WHAT YOU SHOULD DO :: Quote all of the following lines word for word.
**** DATA EXCERPTS ****
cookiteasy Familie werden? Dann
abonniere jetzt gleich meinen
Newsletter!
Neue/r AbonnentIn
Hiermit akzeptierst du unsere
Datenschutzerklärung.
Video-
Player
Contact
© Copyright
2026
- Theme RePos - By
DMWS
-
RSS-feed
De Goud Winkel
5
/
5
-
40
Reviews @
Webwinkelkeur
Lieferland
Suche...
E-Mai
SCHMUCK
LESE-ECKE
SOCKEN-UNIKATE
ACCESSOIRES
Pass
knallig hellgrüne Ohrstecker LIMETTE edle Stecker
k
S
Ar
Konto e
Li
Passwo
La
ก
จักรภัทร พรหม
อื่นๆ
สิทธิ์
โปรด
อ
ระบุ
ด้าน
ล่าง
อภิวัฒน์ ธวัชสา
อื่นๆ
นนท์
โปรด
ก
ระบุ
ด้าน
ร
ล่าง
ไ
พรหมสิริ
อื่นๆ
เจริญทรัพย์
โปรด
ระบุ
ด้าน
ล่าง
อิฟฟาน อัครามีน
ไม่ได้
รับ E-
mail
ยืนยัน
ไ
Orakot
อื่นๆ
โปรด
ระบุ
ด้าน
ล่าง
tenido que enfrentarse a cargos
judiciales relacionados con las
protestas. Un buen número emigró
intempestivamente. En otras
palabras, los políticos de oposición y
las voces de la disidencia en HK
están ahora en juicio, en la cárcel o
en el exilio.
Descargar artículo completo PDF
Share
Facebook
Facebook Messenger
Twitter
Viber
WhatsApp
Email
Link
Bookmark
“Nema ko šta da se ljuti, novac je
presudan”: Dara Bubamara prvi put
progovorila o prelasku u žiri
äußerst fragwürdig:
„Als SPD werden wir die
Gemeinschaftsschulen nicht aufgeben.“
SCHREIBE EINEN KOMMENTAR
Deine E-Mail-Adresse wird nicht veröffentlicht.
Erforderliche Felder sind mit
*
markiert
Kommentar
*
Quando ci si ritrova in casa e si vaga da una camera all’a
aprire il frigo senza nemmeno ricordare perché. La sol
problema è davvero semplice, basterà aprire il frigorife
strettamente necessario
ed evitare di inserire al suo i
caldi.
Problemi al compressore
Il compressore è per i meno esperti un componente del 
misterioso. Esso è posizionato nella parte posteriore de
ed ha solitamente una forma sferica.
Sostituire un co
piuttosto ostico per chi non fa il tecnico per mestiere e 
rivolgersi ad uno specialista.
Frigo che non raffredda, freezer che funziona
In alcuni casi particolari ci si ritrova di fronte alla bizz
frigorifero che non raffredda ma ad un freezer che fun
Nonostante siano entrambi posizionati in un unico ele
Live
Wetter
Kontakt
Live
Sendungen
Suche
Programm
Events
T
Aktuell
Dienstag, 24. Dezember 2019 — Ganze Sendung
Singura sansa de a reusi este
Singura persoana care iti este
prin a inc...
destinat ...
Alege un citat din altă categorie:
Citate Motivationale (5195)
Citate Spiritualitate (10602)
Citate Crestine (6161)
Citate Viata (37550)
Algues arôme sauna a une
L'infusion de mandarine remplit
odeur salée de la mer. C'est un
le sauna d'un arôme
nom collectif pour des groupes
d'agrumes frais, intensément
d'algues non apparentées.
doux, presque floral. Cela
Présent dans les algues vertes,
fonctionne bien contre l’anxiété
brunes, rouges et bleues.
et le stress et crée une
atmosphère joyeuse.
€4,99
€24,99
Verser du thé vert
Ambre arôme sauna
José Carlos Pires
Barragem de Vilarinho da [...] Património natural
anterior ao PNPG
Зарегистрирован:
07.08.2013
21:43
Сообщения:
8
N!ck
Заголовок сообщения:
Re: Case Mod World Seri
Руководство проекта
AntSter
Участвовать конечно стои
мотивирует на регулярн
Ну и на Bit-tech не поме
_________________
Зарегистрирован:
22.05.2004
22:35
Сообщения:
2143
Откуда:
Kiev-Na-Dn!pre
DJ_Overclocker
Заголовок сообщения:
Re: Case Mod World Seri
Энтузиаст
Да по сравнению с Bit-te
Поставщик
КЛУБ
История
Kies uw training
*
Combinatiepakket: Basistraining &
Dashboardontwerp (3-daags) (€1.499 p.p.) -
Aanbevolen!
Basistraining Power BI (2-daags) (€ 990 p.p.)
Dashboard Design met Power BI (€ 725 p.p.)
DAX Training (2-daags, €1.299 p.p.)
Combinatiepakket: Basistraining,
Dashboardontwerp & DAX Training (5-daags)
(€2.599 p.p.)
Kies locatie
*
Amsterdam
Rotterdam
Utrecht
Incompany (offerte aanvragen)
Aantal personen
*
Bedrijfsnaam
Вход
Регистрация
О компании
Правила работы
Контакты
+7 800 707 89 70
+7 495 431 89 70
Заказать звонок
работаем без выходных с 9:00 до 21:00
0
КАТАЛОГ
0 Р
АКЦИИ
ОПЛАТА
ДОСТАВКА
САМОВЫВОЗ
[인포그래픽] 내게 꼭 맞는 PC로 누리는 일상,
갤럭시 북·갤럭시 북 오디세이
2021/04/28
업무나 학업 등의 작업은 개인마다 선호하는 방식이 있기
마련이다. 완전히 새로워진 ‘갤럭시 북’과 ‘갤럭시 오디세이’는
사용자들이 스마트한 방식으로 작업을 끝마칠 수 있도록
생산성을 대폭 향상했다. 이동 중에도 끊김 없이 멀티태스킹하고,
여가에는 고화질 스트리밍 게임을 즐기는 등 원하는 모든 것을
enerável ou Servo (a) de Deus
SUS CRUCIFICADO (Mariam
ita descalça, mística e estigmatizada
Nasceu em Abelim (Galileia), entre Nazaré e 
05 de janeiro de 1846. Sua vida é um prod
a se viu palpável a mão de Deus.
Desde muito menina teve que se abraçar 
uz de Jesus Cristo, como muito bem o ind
****
RESULT OF THIS TASK ::
cookiteasy Familie werden? Dann
abonniere jetzt gleich meinen
Newsletter!
Neue/r AbonnentIn
Hiermit akzeptierst du unsere
Datenschutzerklärung.
Video-
Player
Contact
© Copyright
2026
- Theme RePos - By
DMWS
-
RSS-feed
De Goud Winkel
5
/
5
-
40
Reviews @
Webwinkelkeur
Lieferland
Suche...
E-Mai
SCHMUCK
LESE-ECKE
SOCKEN-UNIKATE
ACCESSOIRES
Pass
knallig hellgrüne Ohrstecker LIMETTE edle Stecker
k
S
Ar
Konto e
Li
Passwo
La
ก
จักรภัทร พรหม
อื่นๆ
สิทธิ์
โปรด
อ
ระบุ
ด้าน
ล่าง
อภิวัฒน์ ธวัชสา
อื่นๆ
นนท์
โปรด
ก
ระบุ
ด้าน
ร
ล่าง
ไ
พรหมสิริ
อื่นๆ
เจริญทรัพย์
โปรด
ระบุ
ด้าน
ล่าง
อิฟฟาน อัครามีน
ไม่ได้
รับ E-
mail
ยืนยัน
ไ
Orakot
อื่นๆ
โปรด
ระบุ
ด้าน
ล่าง
tenido que enfrentarse a cargos
judiciales relacionados con las
protestas. Un buen número emigró
intempestivamente. En otras
palabras, los políticos de oposición y
las voces de la disidencia en HK
están ahora en juicio, en la cárcel o
en el exilio.
Descargar artículo completo PDF
Share
Facebook
Facebook Messenger
Twitter
Viber
WhatsApp
Email
Link
Bookmark
“Nema ko šta da se ljuti, novac je
presudan”: Dara Bubamara prvi put
progovorila o prelasku u žiri
äußerst fragwürdig:
„Als SPD werden wir die
Gemeinschaftsschulen nicht aufgeben.“
SCHREIBE EINEN KOMMENTAR
Deine E-Mail-Adresse wird nicht veröffentlicht.
Erforderliche Felder sind mit
*
markiert
Kommentar
*
Quando ci si ritrova in casa e si vaga da una camera all’a
aprire il frigo senza nemmeno ricordare perché. La sol
problema è davvero semplice, basterà aprire il frigorife
strettamente necessario
ed evitare di inserire al suo i
caldi.
Problemi al compressore
Il compressore è per i meno esperti un componente del 
misterioso. Esso è posizionato nella parte posteriore de
ed ha solitamente una forma sferica.
Sostituire un co
piuttosto ostico per chi non fa il tecnico per mestiere e 
rivolgersi ad uno specialista.
Frigo che non raffredda, freezer che funziona
In alcuni casi particolari ci si ritrova di fronte alla bizz
frigorifero che non raffredda ma ad un freezer che fun
Nonostante siano entrambi posizionati in un unico ele
Live
Wetter
Kontakt
Live
Sendungen
Suche
Programm
Events
T
Aktuell
Dienstag, 24. Dezember 2019 — Ganze Sendung
Singura sansa de a reusi este
Singura persoana care iti este
prin a inc...
destinat ...
Alege un citat din altă categorie:
Citate Motivationale (5195)
Citate Spiritualitate (10602)
Citate Crestine (6161)
Citate Viata (37550)
Algues arôme sauna a une
L'infusion de mandarine remplit
odeur salée de la mer. C'est un
le sauna d'un arôme
nom collectif pour des groupes
d'agrumes frais, intensément
d'algues non apparentées.
doux, presque floral. Cela
Présent dans les algues vertes,
fonctionne bien contre l’anxiété
brunes, rouges et bleues.
et le stress et crée une
atmosphère joyeuse.
€4,99
€24,99
Verser du thé vert
Ambre arôme sauna
José Carlos Pires
Barragem de Vilarinho da [...] Património natural
anterior ao PNPG
Зарегистрирован:
07.08.2013
21:43
Сообщения:
8
N!ck
Заголовок сообщения:
Re: Case Mod World Seri
Руководство проекта
AntSter
Участвовать конечно стои
мотивирует на регулярн
Ну и на Bit-tech не поме
_________________
Зарегистрирован:
22.05.2004
22:35
Сообщения:
2143
Откуда:
Kiev-Na-Dn!pre
DJ_Overclocker
Заголовок сообщения:
Re: Case Mod World Seri
Энтузиаст
Да по сравнению с Bit-te
Поставщик
КЛУБ
История
Kies uw training
*
Combinatiepakket: Basistraining &
Dashboardontwerp (3-daags) (€1.499 p.p.) -
Aanbevolen!
Basistraining Power BI (2-daags) (€ 990 p.p.)
Dashboard Design met Power BI (€ 725 p.p.)
DAX Training (2-daags, €1.299 p.p.)
Combinatiepakket: Basistraining,
Dashboardontwerp & DAX Training (5-daags)
(€2.599 p.p.)
Kies locatie
*
Amsterdam
Rotterdam
Utrecht
Incompany (offerte aanvragen)
Aantal personen
*
Bedrijfsnaam
Вход
Регистрация
О компании
Правила работы
Контакты
+7 800 707 89 70
+7 495 431 89 70
Заказать звонок
работаем без выходных с 9:00 до 21:00
0
КАТАЛОГ
0 Р
АКЦИИ
ОПЛАТА
ДОСТАВКА
САМОВЫВОЗ
[인포그래픽] 내게 꼭 맞는 PC로 누리는 일상,
갤럭시 북·갤럭시 북 오디세이
2021/04/28
업무나 학업 등의 작업은 개인마다 선호하는 방식이 있기
마련이다. 완전히 새로워진 ‘갤럭시 북’과 ‘갤럭시 오디세이’는
사용자들이 스마트한 방식으로 작업을 끝마칠 수 있도록
생산성을 대폭 향상했다. 이동 중에도 끊김 없이 멀티태스킹하고,
여가에는 고화질 스트리밍 게임을 즐기는 등 원하는 모든 것을
enerável ou Servo (a) de Deus
SUS CRUCIFICADO (Mariam
ita descalça, mística e estigmatizada
Nasceu em Abelim (Galileia), entre Nazaré e 
05 de janeiro de 1846. Sua vida é um prod
a se viu palpável a mão de Deus.
Desde muito menina teve que se abraçar 
uz de Jesus Cristo, como muito bem o ind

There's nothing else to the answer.